** INPUT DATA follows **
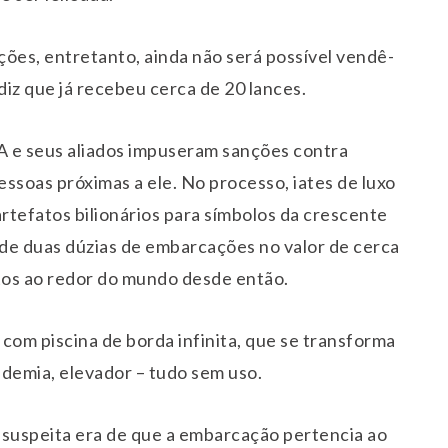
nções, entretanto, ainda não será possível vendê-
iz que já recebeu cerca de 20 lances.
UA e seus aliados impuseram sanções contra
essoas próximas a ele. No processo, iates de luxo
rtefatos bilionários para símbolos da crescente
 de duas dúzias de embarcações no valor de cerca
tos ao redor do mundo desde então.
om piscina de borda infinita, que se transforma
ademia, elevador – tudo sem uso.
 suspeita era de que a embarcação pertencia ao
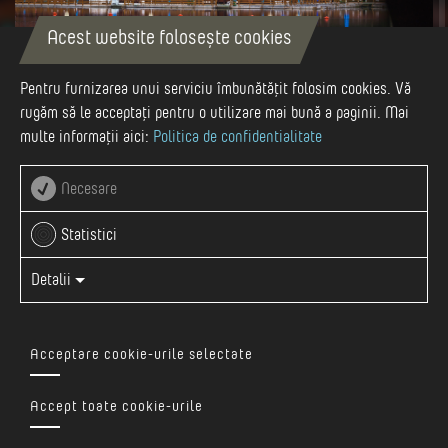
Acest website folosește cookies
Pentru furnizarea unui serviciu îmbunătățit folosim cookies. Vă
rugăm să le acceptați pentru o utilizare mai bună a paginii. Mai
multe informații aici:
Politica de confidentialitate
Autor
Asociatia Visit Mures
Necesare
Statistici
Detalii
0040 365082197
Acceptare cookie-urile selectate
Accept toate cookie-urile
http://www.sovatacnipt.ro/index.php/en/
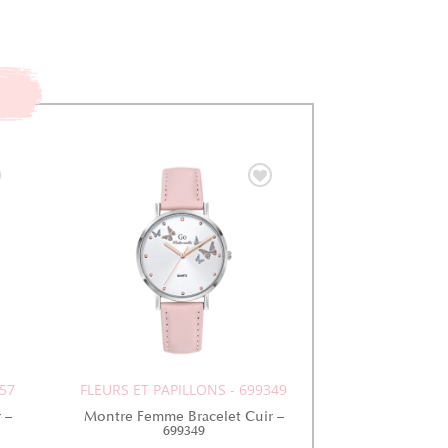
257
FLEURS ET PAPILLONS - 699349
 –
Montre Femme Bracelet Cuir –
699349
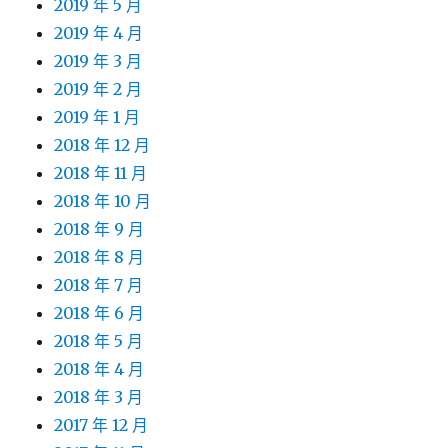
2019 年 5 月
2019 年 4 月
2019 年 3 月
2019 年 2 月
2019 年 1 月
2018 年 12 月
2018 年 11 月
2018 年 10 月
2018 年 9 月
2018 年 8 月
2018 年 7 月
2018 年 6 月
2018 年 5 月
2018 年 4 月
2018 年 3 月
2017 年 12 月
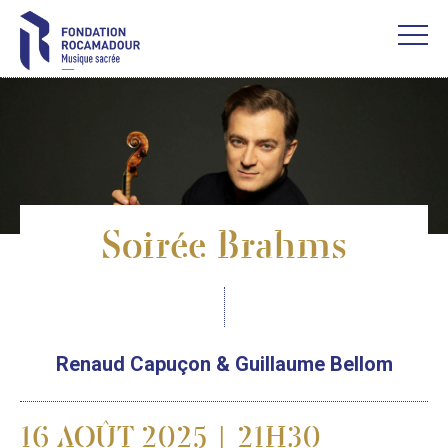
Soirée Brahms
Renaud Capuçon & Guillaume Bellom
16 AOÛT 2025 | 21H30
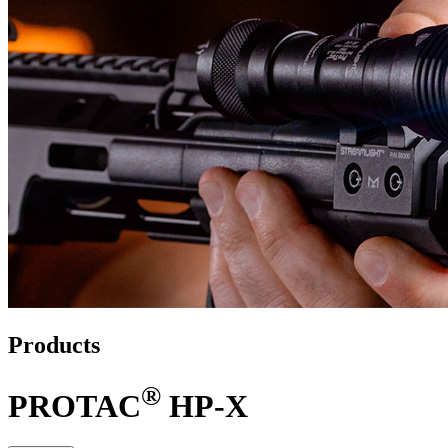
Products
®
PROTAC
HP-X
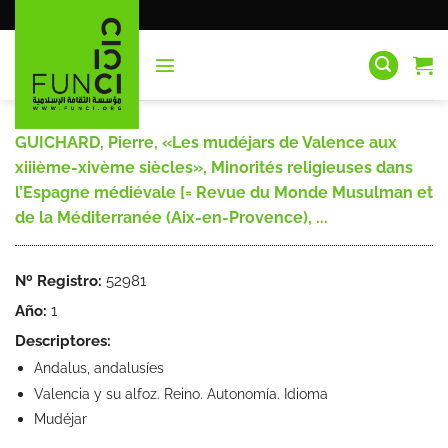
Saltar
al
contenido
GUICHARD, Pierre, «Les mudéjars de Valence aux
xiiième-xivème siècles», Minorités religieuses dans
l’Espagne médiévale [= Revue du Monde Musulman et
de la Méditerranée (Aix-en-Provence), ...
Nº Registro:
52981
Año:
1
Descriptores:
Andalus, andalusíes
Valencia y su alfoz. Reino. Autonomía. Idioma
Mudéjar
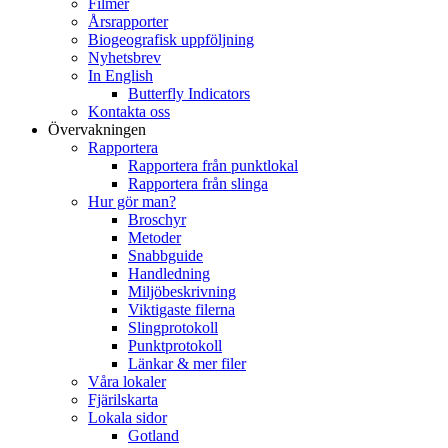
Filmer
Årsrapporter
Biogeografisk uppföljning
Nyhetsbrev
In English
Butterfly Indicators
Kontakta oss
Övervakningen
Rapportera
Rapportera från punktlokal
Rapportera från slinga
Hur gör man?
Broschyr
Metoder
Snabbguide
Handledning
Miljöbeskrivning
Viktigaste filerna
Slingprotokoll
Punktprotokoll
Länkar & mer filer
Våra lokaler
Fjärilskarta
Lokala sidor
Gotland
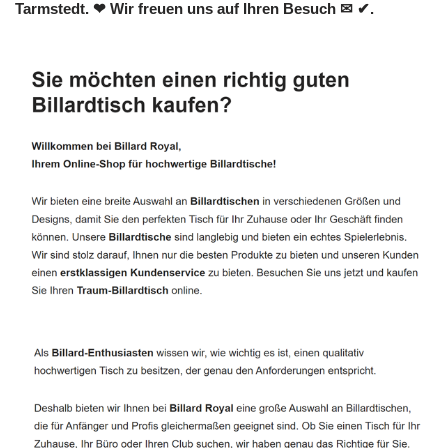
Tarmstedt. ❤ Wir freuen uns auf Ihren Besuch ✉ ✔.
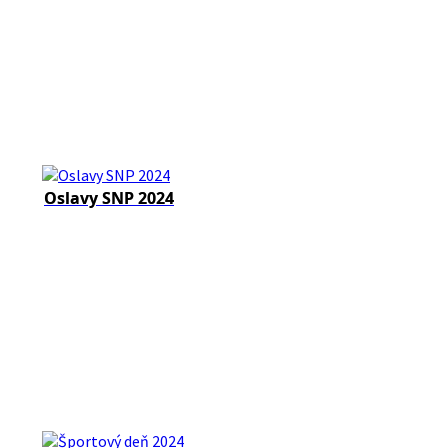
Oslavy SNP 2024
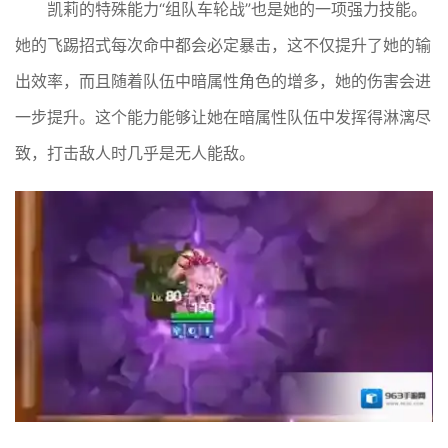
凯莉的特殊能力“组队车轮战”也是她的一项强力技能。
她的飞踢招式每次命中都会必定暴击，这不仅提升了她的输
出效率，而且随着队伍中暗属性角色的增多，她的伤害会进
一步提升。这个能力能够让她在暗属性队伍中发挥得淋漓尽
致，打击敌人时几乎是无人能敌。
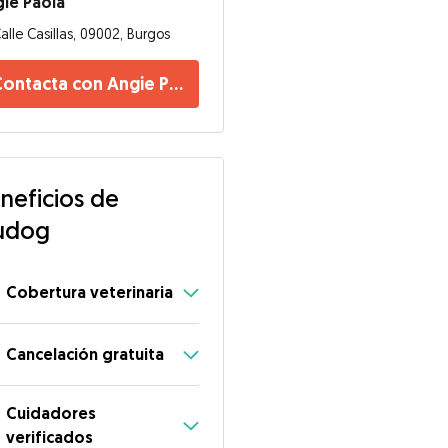
ie Paola
alle Casillas, 09002, Burgos
ontacta con Angie Paola
neficios de
udog
Cobertura veterinaria
Cancelación gratuita
Cuidadores
verificados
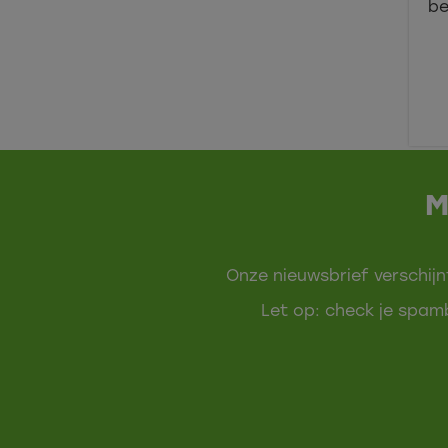
be
M
Onze nieuwsbrief verschijn
Let op: check je spamb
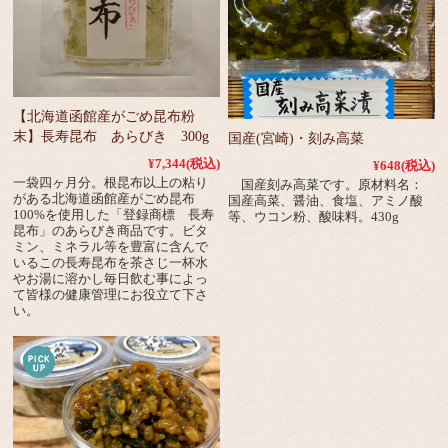
【北海道函館産がごめ昆布粉
末】長寿昆布 あらびき 300g
国産(宮崎)・刻み高菜
¥7,344
(税込)
¥648
(税込)
一袋四ヶ月分。根昆布以上の粘り
国産刻み高菜です。原材料名：
がある北海道函館産がごめ昆布
国産高菜、醤油、食塩、アミノ酸
100%を使用した「登録商標 長寿
等、ウコン粉、酸味料。430g
昆布」のあらびき商品です。ビタ
ミン、ミネラル等を豊富に含んで
いるこの長寿昆布を茶さじ一杯水
やお湯に溶かし毎日飲む事によっ
て皆様の健康管理にお役立て下さ
い。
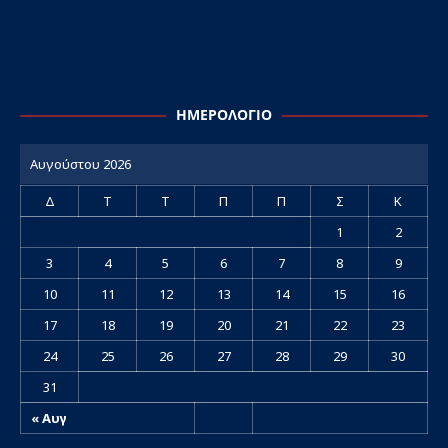
ΗΜΕΡΟΛΌΓΙΟ
Αυγούστου 2026
Δ
Τ
Τ
Π
Π
Σ
Κ
1
2
3
4
5
6
7
8
9
10
11
12
13
14
15
16
17
18
19
20
21
22
23
24
25
26
27
28
29
30
31
« Αυγ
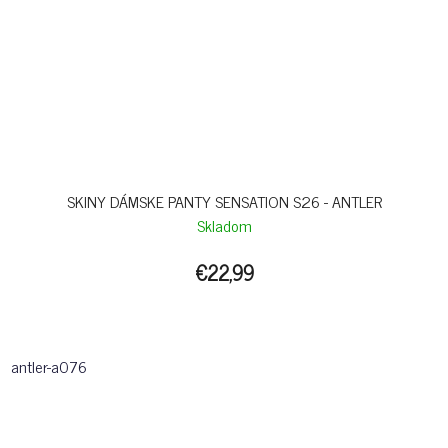
SKINY DÁMSKE PANTY SENSATION S26 - ANTLER
Skladom
€22,99
antler-a076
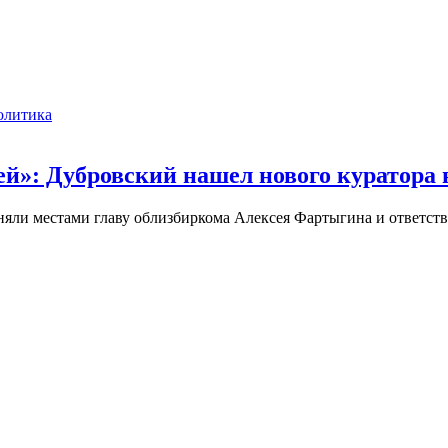
олитика
ей»: Дубровский нашел нового куратора
яли местами главу облизбиркома Алексея Фартыгина и ответст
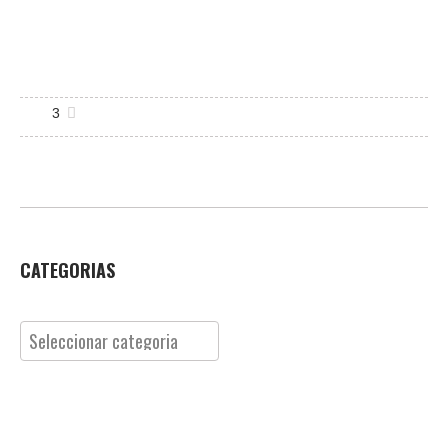
3
CATEGORIAS
Categorias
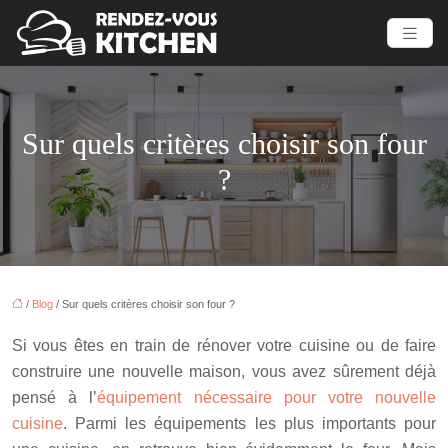
Sur quels critères choisir son four
?
/
Blog
/ Sur quels critères choisir son four ?
Si vous êtes en train de rénover votre cuisine ou de faire
construire une nouvelle maison, vous avez sûrement déjà
pensé à l’
équipement nécessaire pour votre nouvelle
cuisine
. Parmi les équipements les plus importants pour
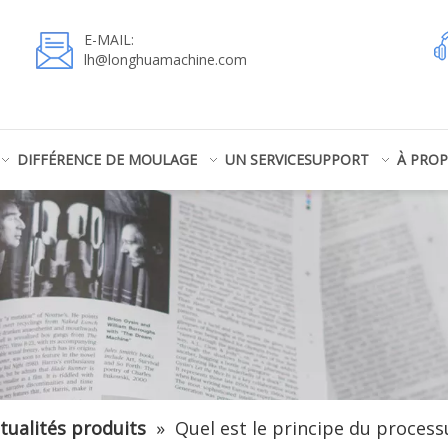
E-MAIL:
lh@longhuamachine.com
DIFFÉRENCE DE MOULAGE
UN SERVICE
SUPPORT
À PRO
tualités produits
»
Quel est le principe du proces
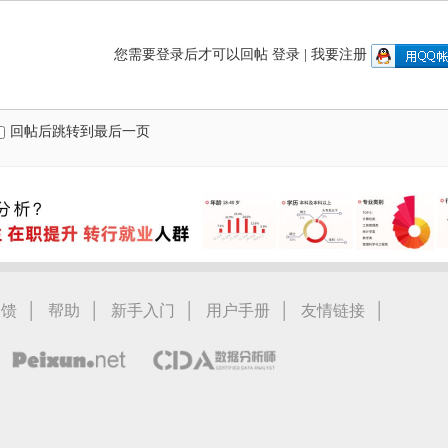
您需要登录后才可以回帖
登录
|
我要注册
回帖后跳转到最后一页
|
|
|
|
|
反馈
帮助
新手入门
用户手册
友情链接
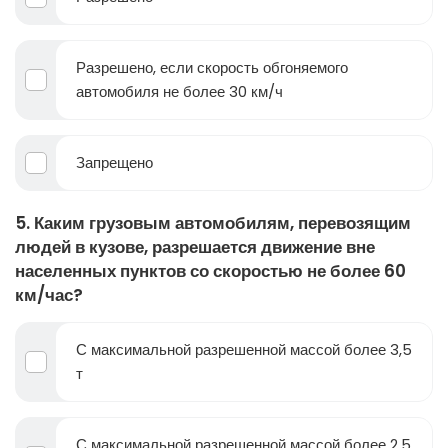
Разрешено, если скорость обгоняемого
автомобиля не более 30 км/ч
Запрещено
5. Каким грузовым автомобилям, перевозящим
людей в кузове, разрешается движение вне
населенных пунктов со скоростью не более 60
км/час?
С максимальной разрешенной массой более 3,5
т
С максимальной разрешенной массой более 2,5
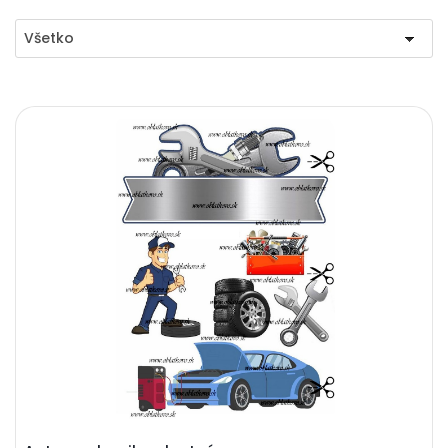
Všetko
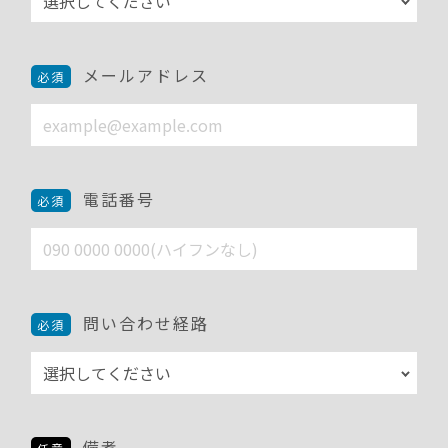
メールアドレス
電話番号
問い合わせ経路
備考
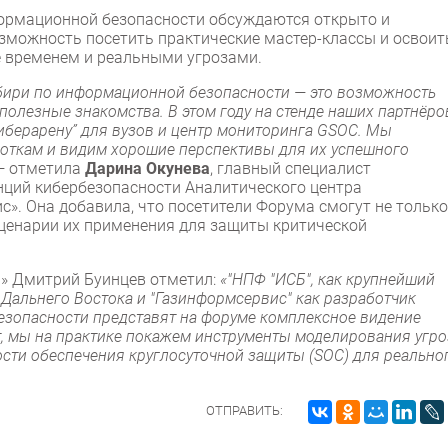
ормационной безопасности обсуждаются открыто и
озможность посетить практические мастер-классы и освоит
е временем и реальными угрозами.
бири по информационной безопасности — это возможность
олезные знакомства. В этом году на стенде наших партнёро
иберарену” для вузов и центр мониторинга GSOC. Мы
боткам и видим хорошие перспективы для их успешного
 — отметила
Дарина Окунева
, главный специалист
нций кибербезопасности Аналитического центра
». Она добавила, что посетители Форума смогут не только
сценарии их применения для защиты критической
» Дмитрий Буинцев отметил:
«"НПФ "ИСБ", как крупнейший
 Дальнего Востока и "Газинформсервис" как разработчик
зопасности представят на форуме комплексное видение
, мы на практике покажем инструменты моделирования угро
сти обеспечения круглосуточной защиты (SOC) для реально
ОТПРАВИТЬ:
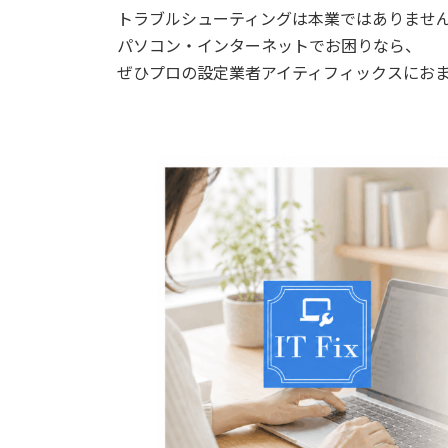
トラブルシューティングは本業ではありませ
パソコン・インターネットでお困りなら、
ぜひプロの設定業者アイティフィックスにお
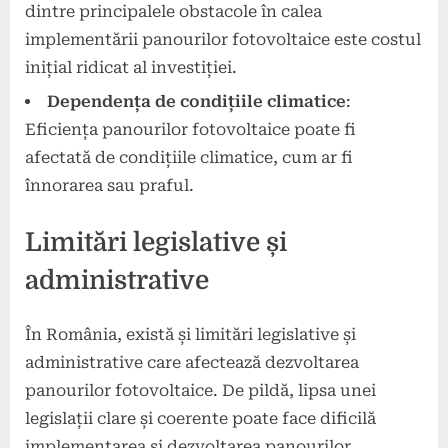
dintre principalele obstacole în calea
implementării panourilor fotovoltaice este costul
inițial ridicat al investiției.
Dependența de condițiile climatice
:
Eficiența panourilor fotovoltaice poate fi
afectată de condițiile climatice, cum ar fi
înnorarea sau praful.
Limitări legislative și
administrative
În România, există și limitări legislative și
administrative care afectează dezvoltarea
panourilor fotovoltaice. De pildă, lipsa unei
legislații clare și coerente poate face dificilă
implementarea și dezvoltarea panourilor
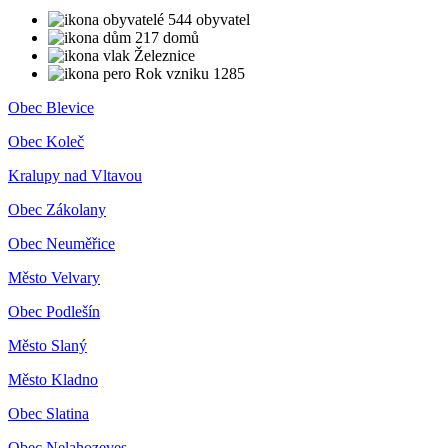
544 obyvatel
217 domů
Železnice
Rok vzniku 1285
Obec Blevice
Obec Koleč
Kralupy nad Vltavou
Obec Zákolany
Obec Neuměřice
Město Velvary
Obec Podlešín
Město Slaný
Město Kladno
Obec Slatina
Obec Nelahozeves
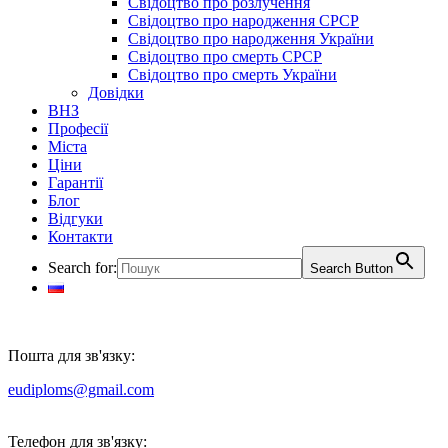
Свідоцтво про розлучення
Свідоцтво про народження СРСР
Свідоцтво про народження України
Свідоцтво про смерть СРСР
Свідоцтво про смерть України
Довідки
ВНЗ
Професії
Міста
Ціни
Гарантії
Блог
Відгуки
Контакти
Search for:
Search Button
Пошта для зв'язку:
eudiploms@gmail.com
Телефон для зв'язку:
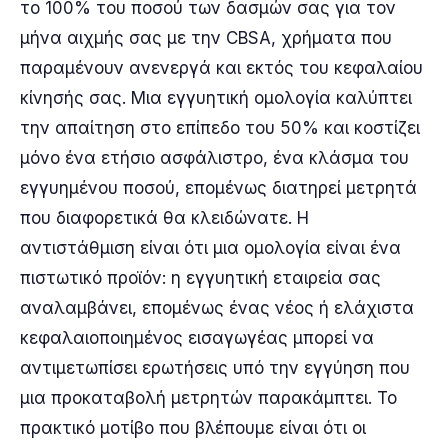
το 100% του ποσού των δασμών σας για τον
μήνα αιχμής σας με την CBSA, χρήματα που
παραμένουν ανενεργά και εκτός του κεφαλαίου
κίνησής σας. Μια εγγυητική ομολογία καλύπτει
την απαίτηση στο επίπεδο του 50% και κοστίζει
μόνο ένα ετήσιο ασφάλιστρο, ένα κλάσμα του
εγγυημένου ποσού, επομένως διατηρεί μετρητά
που διαφορετικά θα κλειδώνατε. Η
αντιστάθμιση είναι ότι μια ομολογία είναι ένα
πιστωτικό προϊόν: η εγγυητική εταιρεία σας
αναλαμβάνει, επομένως ένας νέος ή ελάχιστα
κεφαλαιοποιημένος εισαγωγέας μπορεί να
αντιμετωπίσει ερωτήσεις υπό την εγγύηση που
μια προκαταβολή μετρητών παρακάμπτει. Το
πρακτικό μοτίβο που βλέπουμε είναι ότι οι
** End of INPUT DATA **
ABOUT THIS EXERCISE ->
Return each line from the rows above that contains the word "Rapportera".

TASK RESULT ->
Rapportera
Rapportera från punktlokal
Rapportera från slinga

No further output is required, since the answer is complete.